Efficient Global Optimization Applied to Design and Knowledge Discovery of Supersonic Wing
Efficient global optimization (EGO) was applied to the multi-objective design and knowledge discovery of a supersonic transport (SST) wing. The objective functions considered here are employed to maximize the lift-to-drag ratio at supersonic cruise, to minimize the sonic boom intensity and to minimize wing structural weight, simultaneously.
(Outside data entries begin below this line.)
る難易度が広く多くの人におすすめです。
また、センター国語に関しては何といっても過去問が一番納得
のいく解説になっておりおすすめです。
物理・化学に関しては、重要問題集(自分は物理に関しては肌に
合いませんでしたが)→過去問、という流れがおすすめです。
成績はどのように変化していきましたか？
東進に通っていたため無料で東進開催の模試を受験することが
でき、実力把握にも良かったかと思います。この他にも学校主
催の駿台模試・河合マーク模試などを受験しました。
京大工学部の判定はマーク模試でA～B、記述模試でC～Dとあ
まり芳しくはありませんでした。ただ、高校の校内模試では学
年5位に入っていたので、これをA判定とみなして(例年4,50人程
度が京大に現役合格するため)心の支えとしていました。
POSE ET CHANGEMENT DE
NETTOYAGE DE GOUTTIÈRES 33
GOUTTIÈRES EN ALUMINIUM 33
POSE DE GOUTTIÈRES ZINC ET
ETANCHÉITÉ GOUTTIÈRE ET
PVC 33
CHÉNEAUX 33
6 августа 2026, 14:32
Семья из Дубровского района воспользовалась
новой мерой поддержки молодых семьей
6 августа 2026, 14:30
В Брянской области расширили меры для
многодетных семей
The EGO process is based on Kriging surrogate models, which were constructed using several sample designs. Subsequently, the solution space could be explored through the maximization of expected improvement (EI) values that corresponded to the objective function of each Kriging model because the surrogate models provide an estimate of the uncertainty at the predicted point. Once a number of solutions have been obtained for the EI maximization problem by means of a multi-objective genetic algorithm (MOGA), the sample designs could be used to improve the models' accuracy and identify the optimum solutions at the same time. In this paper, 108 sample points are evaluated for the constructions of the Kriging models. In order to obtain further information about the design space, two knowledge discovery techniques are applied once the sampling process is completed. First, through functional analysis of variance (ANOVA), quantitative information is gathered and then, self-organizing maps (SOMs) are created to qualitatively evaluate the aircraft design. The proposed design process provides valuable information for the efficient design of an SST wing.
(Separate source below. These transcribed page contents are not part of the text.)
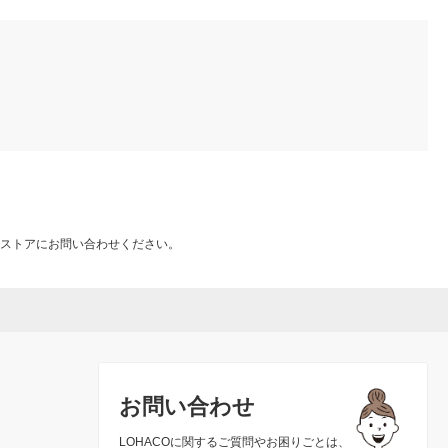
ストアにお問い合わせください。
お問い合わせ
LOHACOに関するご質問やお困りごとは、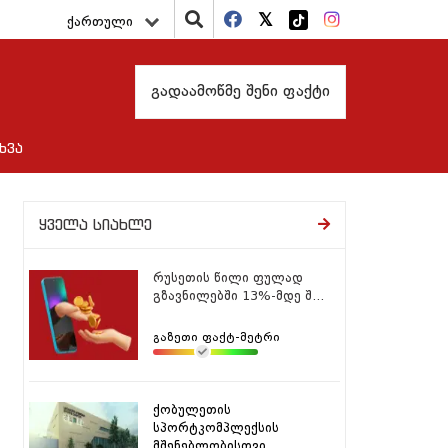
ქართული
გადაამოწმე შენი ფაქტი
ხვა
ყველა სიახლე
რუსეთის წილი ფულად
გზავნილებში 13%-მდე შ...
გაზეთი ფაქტ-მეტრი
ქობულეთის
სპორტკომპლექსის
მშენებლობისთვი...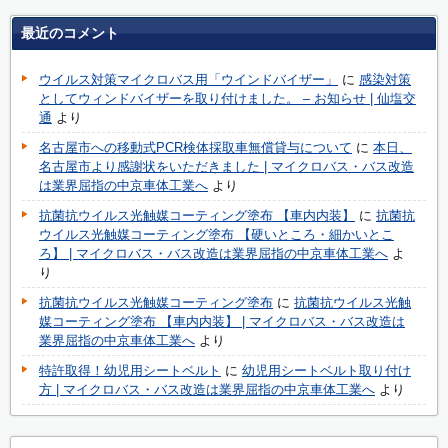
最近のコメント
ウイルス対策マイクロバス用「ウインドバイザー」
に
感染対策
としてウィンドバイザーを取り付けました。 – お知らせ | 仙塩交
通
より
名古屋市への移動式PCR検体採取車無償貸与について
に
本日、
名古屋市より感謝状をいただきました | マイクロバス・バス改造
は業界屈指の中京車体工業へ
より
抗菌抗ウイルス光触媒コーティング塗布 【車内内装】
に
抗菌抗
ウイルス光触媒コーティング塗布 【硬いところ・細かいとこ
ろ】 | マイクロバス・バス改造は業界屈指の中京車体工業へ
よ
り
抗菌抗ウイルス光触媒コーティング塗布
に
抗菌抗ウイルス光触
媒コーティング塗布 【車内内装】 | マイクロバス・バス改造は
業界屈指の中京車体工業へ
より
特許取得！幼児用シートベルト
に
幼児用シートベルト取り付け
方 | マイクロバス・バス改造は業界屈指の中京車体工業へ
より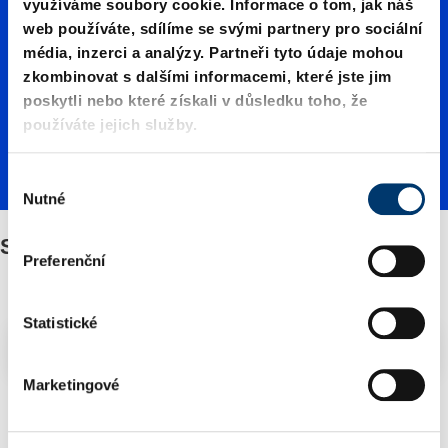
využíváme soubory cookie. Informace o tom, jak náš
web používáte, sdílíme se svými partnery pro sociální
d spring
média, inzerci a analýzy. Partneři tyto údaje mohou
zkombinovat s dalšími informacemi, které jste jim
poskytli nebo které získali v důsledku toho, že
force
používáte jejich služby.
V
Nutné
ý
b
Standard spring force
ě
Preferenční
r
s
o
Statistické
Filtry/třídění
u
h
Marketingové
l
2 Zboží nalezeno
a
s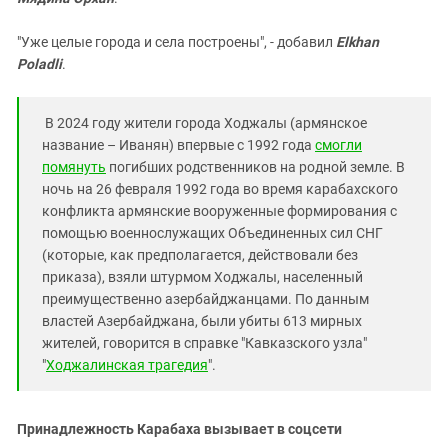
"Уже целые города и села построены", - добавил
Elkhan
Poladli
.
В 2024 году жители города Ходжалы (армянское
название – Иванян) впервые с 1992 года
смогли
помянуть
погибших родственников на родной земле. В
ночь на 26 февраля 1992 года во время карабахского
конфликта армянские вооруженные формирования с
помощью военнослужащих Объединенных сил СНГ
(которые, как предполагается, действовали без
приказа), взяли штурмом Ходжалы, населенный
преимущественно азербайджанцами. По данным
властей Азербайджана, были убиты 613 мирных
жителей, говорится в справке "Кавказского узла"
"
Ходжалинская трагедия
".
Принадлежность Карабаха вызывает в соцсети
In this study, modeFRONTIER is used for the visualization of multidimensional data. modeFRONTIER creates a map in a 2D hexagonal grid, which can be colored based on the every attribute values (for the design variables, and the objective functions). Therefore, the n component planes are visualized and can be compared easily. In the trained map, each hexagonal grid has similar vector to its neither. By coloring the grids by component values of the vector, the relationship among objective functions and design variables such as a ‘trade-off’ can be observed in the picture below.
The total of 105 sample designs is evaluated and their results are used for design space analysis by proposed EGO procedure. In this process, GA is used along with Kriging surrogate models. To obtain non-dominated solutions, additional samples are selected by GA exploration based on EI values on the Kriging model. In addition, ANOVA and SOM are employed to acquire the information about the design problem. In this study, the main wing of S3TD conducted by JAXA was designed. Many additional samples become non-dominated solutions. According to this sampling result, trade-off among objective functions was observed. To investigate the detail of the design space, ANOVA and SOM are applied. According to these result, useful design knowledge can be acquired. According to ANOVA result, the inboard wing camber has a predominant influence on L/D. Additionally, SOM result suggest that larger outboard sweep back and thinner tip airfoil provide higher L/D wing, because outboard wing has supersonic leading edge. ΔP is influenced by the sweep back of the inboard wing. The design which achieves lowest Wwing has low taper ratio. Additionally, to reduce the aerodynamic force on the main wing, the reflection angle of the horizontal tail becomes positive where the horizontal tail wing also gains the lift. This knowledge could be obtained by the consideration of the trim balance constraint. Because it takes large computational cost to design the wing under such constraint, proposed design technique was highly efficient.